··· Quoted passage ···

Biography
Childhood
The Marx family grew up on the Upper East Side of New York City, in a small Jewish neighborhood sandwiched between Irish-German and Italian neighborhoods.
Accent
For a time in vaudeville, all the brothers performed in ethnic accents; Leonard Marx, the oldest Marx brother, developed the "Italian" accent he used as "Chico" to convince some roving bullies that he was Italian, not Jewish. Groucho did a German accent. However, after the sinking of the RMS Lusitania in 1915, public anti-German sentiment was widespread and Groucho's "German" character was booed, so he quickly dropped the accent and developed the fast-talking wise guy character he would make famous.
Career highlights
An early photo of the brothers with their parents. Groucho is the first on the left.

··· Available data ···

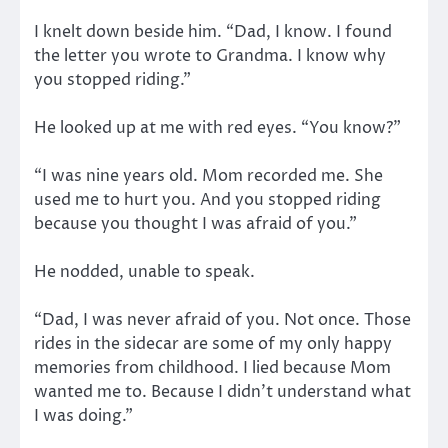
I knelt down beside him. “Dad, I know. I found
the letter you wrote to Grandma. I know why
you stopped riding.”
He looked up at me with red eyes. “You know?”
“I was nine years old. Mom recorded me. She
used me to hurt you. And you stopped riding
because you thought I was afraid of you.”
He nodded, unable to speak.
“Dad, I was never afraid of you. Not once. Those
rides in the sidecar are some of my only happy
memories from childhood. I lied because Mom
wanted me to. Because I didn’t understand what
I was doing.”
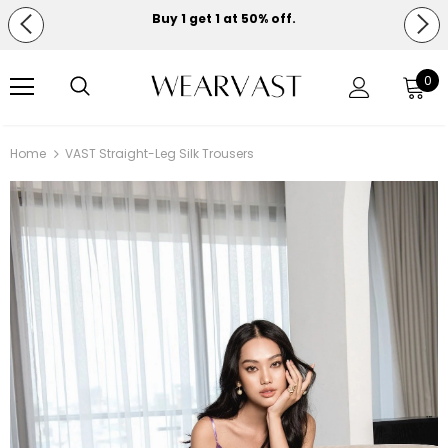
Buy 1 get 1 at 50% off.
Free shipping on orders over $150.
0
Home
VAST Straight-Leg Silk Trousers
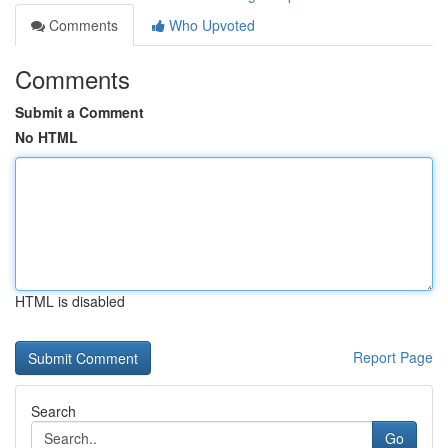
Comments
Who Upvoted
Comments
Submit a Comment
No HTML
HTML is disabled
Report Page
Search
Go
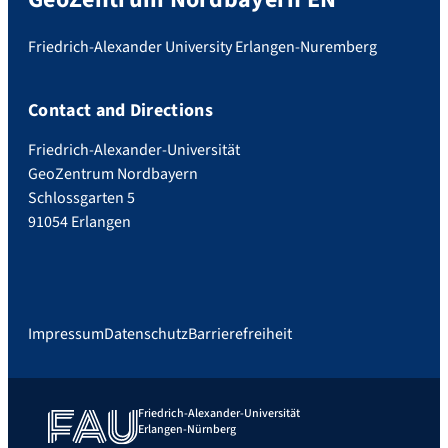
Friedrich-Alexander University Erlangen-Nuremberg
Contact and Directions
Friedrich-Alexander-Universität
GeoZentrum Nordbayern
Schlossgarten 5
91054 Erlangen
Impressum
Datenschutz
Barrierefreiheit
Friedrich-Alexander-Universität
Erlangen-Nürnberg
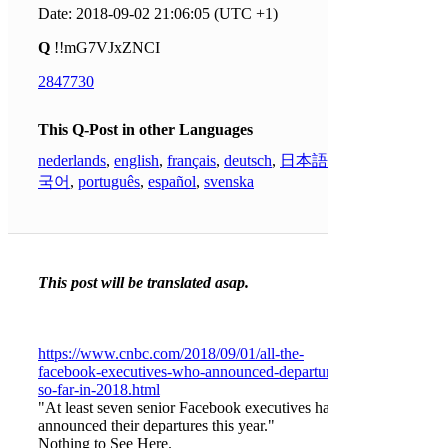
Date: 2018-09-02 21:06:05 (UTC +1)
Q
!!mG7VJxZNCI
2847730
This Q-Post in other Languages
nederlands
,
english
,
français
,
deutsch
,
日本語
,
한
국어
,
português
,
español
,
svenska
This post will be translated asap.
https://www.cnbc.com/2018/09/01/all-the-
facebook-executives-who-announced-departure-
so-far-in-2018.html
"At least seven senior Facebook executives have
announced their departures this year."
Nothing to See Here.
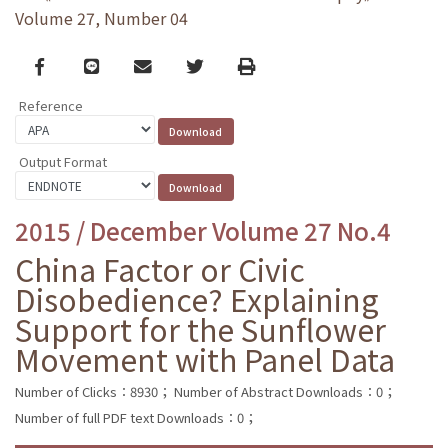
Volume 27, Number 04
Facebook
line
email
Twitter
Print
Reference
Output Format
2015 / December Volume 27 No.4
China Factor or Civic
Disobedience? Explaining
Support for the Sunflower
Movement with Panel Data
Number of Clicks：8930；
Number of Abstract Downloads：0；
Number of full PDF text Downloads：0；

···

Assigned task 1 >> Pick out every line of the records that contains the word "executives", matching case exactly.
Assigned task 2 >> Extend the Marx brothers biography, picking up after its final sentence.

Response 1 >>
facebook-executives-who-announced-departure-
"At least seven senior Facebook executives have

Response 2 >>
Groucho developed a routine as a wise-cracking hustler with a distinctive chicken-walking lope and an exaggerated greasepaint mustache, improvising insults to stuffy dowagers (often played by Margaret Dumont) and anyone else who stood in his way. He and his brothers starred in a series of extraordinarily popular movies and stage shows, often departing from the scripts they were using. (See: Marx Brothers)
The use of greasepaint originated spontaneously before a vaudeville performance when he did not have time to apply the pasted-on mustache he had been using.
In the 1930s and 1940s Groucho also worked as a radio comedian and show host. In the late 1940s, he hosted the popular radio program You Bet Your Life, which moved over to television in 1950. The show consisted of Groucho interviewing the contestants and "ad libbing" jokes. Then they would play a brief quiz. The show was responsible for the phrases "Say the secret woid [word] and divide $100" (that is, each contestant would get $50); and "Who's buried in Grant's Tomb?" or "What color is the White House?" (asked when Groucho felt sorry for a contestant who hadn't won anything). It would run 11 years on television.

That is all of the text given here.